By Merit Ibe
Amid shifting global trade dynamics, China’s decision to offer Nigeria and other African nations full duty-free access to its expansive consumer market is poised to redefine trade relations between the continent and Asia’s largest economy.
However, experts warn that Nigeria may fall short of reaping the full benefits of this opportunity unless it significantly boosts its production capacity and improves product quality to meet international standards.
President Xi Jinping recently disclosed to African foreign ministers that the new trade initiative will extend zero-tariff treatment to 100 percent of tariff lines for all African countries maintaining diplomatic ties with Beijing.
China’s turn to Africa signals a strategic bid to strengthen economic alliances and buffer against the ongoing fallout from its rivalry with America.
Already, Chinese exports to Africa have surged by 12.4 percent in the first five months of 2025, reaching a record 963 billion yuan ($134 billion), according to China’s Foreign Ministry.
If implemented, the zero-tariff regime will allow nearly all Nigerian goods, including agricultural products, textiles, solid minerals, and manufactured items, to enter China duty-free.
This presents a major opportunity for Nigeria in a highly competitive global trade environment where access to major markets is often limited.
Despite the huge offer, experts have argued that the open-arm invitation by China might not be as easy as it looks, given the weak structure on ground.
They view that Nigeria is not well positioned to explore the opportunity, pointing to the uncompetitive nature of our goods and the need to deliberately build capacity to meet up with the demand.
According to them, the country is not yet cost-effective in production, which is going to make the products less competitive due to low quality.
With a weak currency, they believe that this is a better opportunity to export and strengthen the naira.
President, Calabar Chamber of Commerce and Industry, David Etim, welcomed the development but expressed doubt if Nigeria is positioned to explore the opportunity, going by the uncompetitiveness of our products.
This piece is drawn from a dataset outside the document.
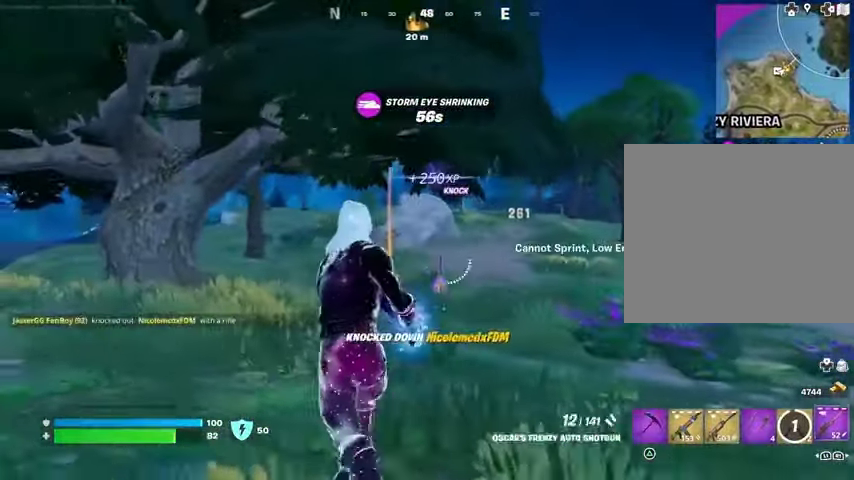
{"buttons": ["L2"], "left_stick": "up", "right_stick": "center", "events": [[67, "L1", "up"], [300, "L2", "down"], [333, "left_stick", "up"]]}
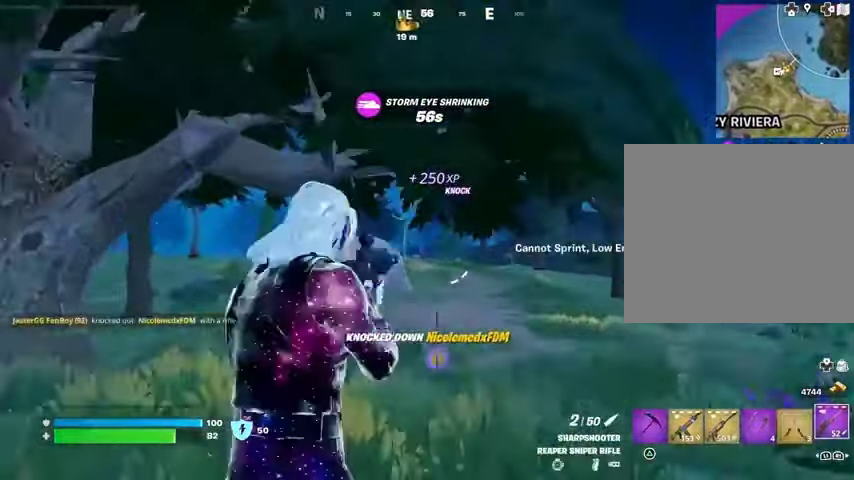
{"buttons": ["L2"], "left_stick": "up", "right_stick": "center", "events": []}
“The point is that China wants to drive its exports and create, theoretically, opportunities for African entrepreneurs to access their market—this, the non-tariff barriers set for Africa to thrive.
“There are several issues here. It is a very good thing, but it’s the technicalities of the process that will really define how this alliance will happen.
“The potential for Nigerian entrepreneurs is huge. China is a 1.3–1.4 billion people market, however, to access that market you must produce qualitative goods.
You cannot send substandard goods to China.
China may send substandard goods to any nation on request.
When China produces substandard in China, it will be written ‘strictly for export.’
You cannot take it into the Chinese market.
“So, if Nigeria or any African country wants to access the Chinese market, they must be ready to produce quality standard.
The reason why China can produce for the world is because it produces standard quality.
“So if we want to access their markets, whether it is for primary agricultural produce, for finished goods, they must be of standard.
“You cannot send them polluted goods. You cannot export beans with weevils—it will not enter that country; they will block you.
“China has zero tolerance for corruption.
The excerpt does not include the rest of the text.